Nesse quadro que, por certo, era paralisante, seria no mínimo precipitado lançar a hipótese de que as imagens chocantes da poética do engajamento tenham sido completamente abafadas. O som ensurdecedor de sua composição seria ainda escutado em outros contextos. Seu poder de manifestação, fincado nos meios populares, trazia muito da produção intelectual vindoura. Talvez o que fosse emergente estivesse a ponto de se tornar hegemônico, pelo menos no campo da esquerda. Isso justificaria toda uma literatura que se estabelecia em contraposição à ditadura. Como vimos representava na arte uma novo folego da estrutura de sentimento nacional popular. Quase como um gênero próprio, a poesia política mantinha muitas das notações antigas, porém dentro de determinações distintas já que o peso crescente da censura obrigaria a uma nova sociabilidade, construindo alternativas de publicação ou editoras que não estivessem vinculadas aos círculos oficiais. A própria estratégia da escrita é adaptada, como na canção de protesto, para evitar o rótulo imediato de subversiva.

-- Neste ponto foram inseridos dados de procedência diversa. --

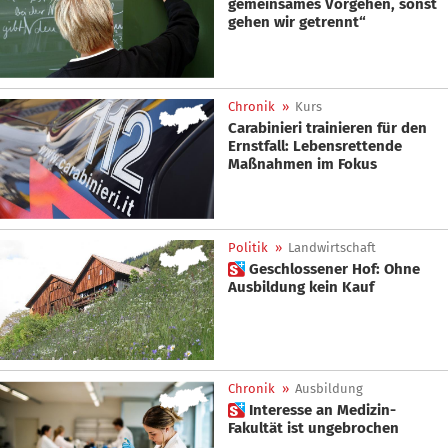
gemeinsames Vorgehen, sonst
gehen wir getrennt“
Chronik
»
Kurs
Carabinieri trainieren für den
Ernstfall: Lebensrettende
Maßnahmen im Fokus
Politik
»
Landwirtschaft
 Geschlossener Hof: Ohne
Ausbildung kein Kauf
Chronik
»
Ausbildung
 Interesse an Medizin-
Fakultät ist ungebrochen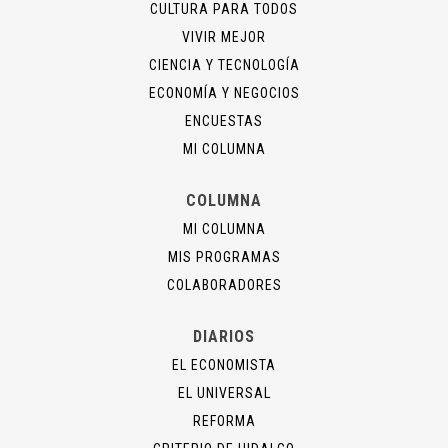
CULTURA PARA TODOS
VIVIR MEJOR
CIENCIA Y TECNOLOGÍA
ECONOMÍA Y NEGOCIOS
ENCUESTAS
MI COLUMNA
COLUMNA
MI COLUMNA
MIS PROGRAMAS
COLABORADORES
DIARIOS
EL ECONOMISTA
EL UNIVERSAL
REFORMA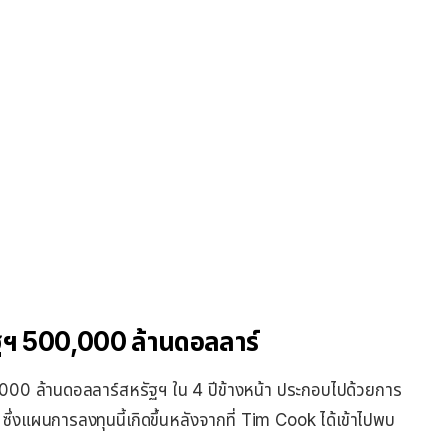
​ 500,000 ล้านดอลลาร์
00 ล้านดอลลาร์สหรัฐฯ ใน 4 ปีข้างหน้า ประกอบไปด้วยการ
่งแผนการลงทุนนี้เกิดขึ้นหลังจากที่ Tim Cook ได้เข้าไปพบ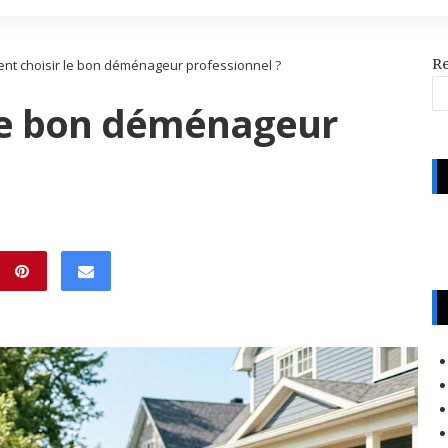
R
t choisir le bon déménageur professionnel ?
le bon déménageur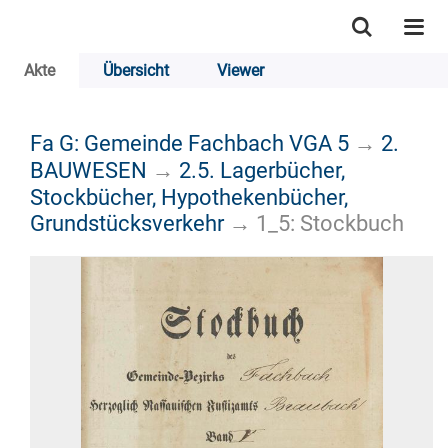
Akte
Übersicht
Viewer
Fa G: Gemeinde Fachbach VGA 5
→
2.
BAUWESEN
→
2.5. Lagerbücher,
Stockbücher, Hypothekenbücher,
Grundstücksverkehr
→
1_5: Stockbuch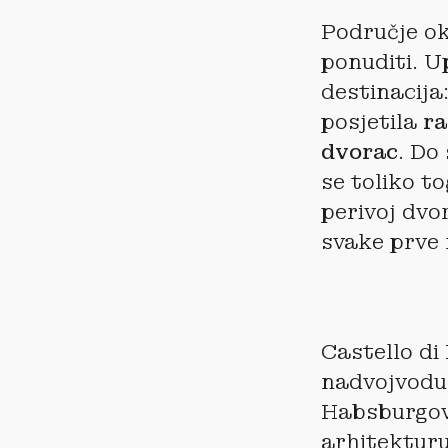
Područje o
ponuditi. U
destinacija
posjetila
ra
dvorac
. Do
se toliko to
perivoj dvo
svake prve 
Castello di
nadvojvodu 
Habsburgov
arhitekturu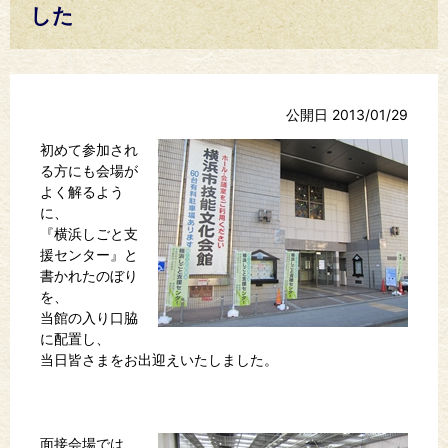
した
公開日 2013/01/29
初めて参加され
る方にも会場が
よく解るよう
に、
『横浜しごと支
援センター』と
書かれたのぼり
を、
当館の入り口脇
に配置し、
当日皆さまをお出迎えいたしました。
面接会場では、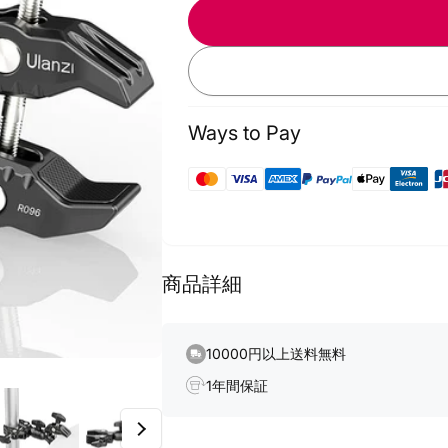
fo
for
U
Ulanzi
R
R096
D
Double
H
Head
S
Super
Ways to Pay
P
Power
C
Clamp
2
2870
Payment
methods
商品詳細
10000円以上送料無料
1年間保証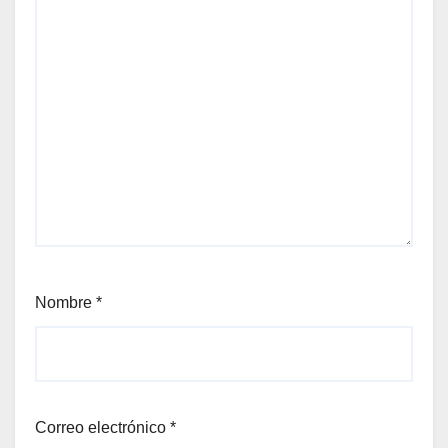
Nombre
*
Correo electrónico
*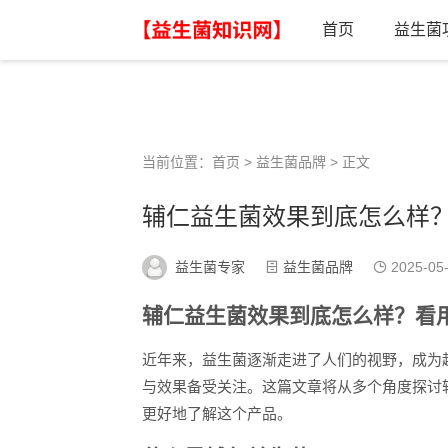
首页
益生菌
当前位置：
首页
>
益生菌品牌
> 正文
辅仁益生菌效果到底怎么样？
益生菌专家
益生菌品牌
2025-05
辅仁益生菌效果到底怎么样？看
近年来，益生菌逐渐走进了人们的视野，成为
与效果备受关注。这篇文章将从多个角度探讨
更好地了解这个产品。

Em Pernambuco, um novo movimento de escritores começava a se formar no que seria o grupo de 1965. Muitos dos poetas da formação de 1950 se juntariam a esses ou mesmo apadrinhariam sua trajetória — caso de Cesar Leal, que serviu como crítico e iniciador no suplemento literário do Diário de Pernambuco. Escritores jovens como Alberto da Cunha Mello, Marcos Accioly, Lucila Nogueira, Jaci Bezerra, Ângelo Monteiro, entre outros, estariam entre os renovadores da literatura. Utilizavam muitas das convenções literárias pernambucanas, indo do isolamento ao engajamento. Entretanto, o toque político sempre se manteve sublinhado. Orfeu não poderia mais voltar às terras etéreas e aquele que sujou a auréola da arte de lama nunca mais seria o mesmo. A estética da revolta, sua forma implacável, ressoara no infinito das interpretações. Assim, um ciclo simbólico começa a se transmutar novamente e da fagulha não apagada surgiria o novo.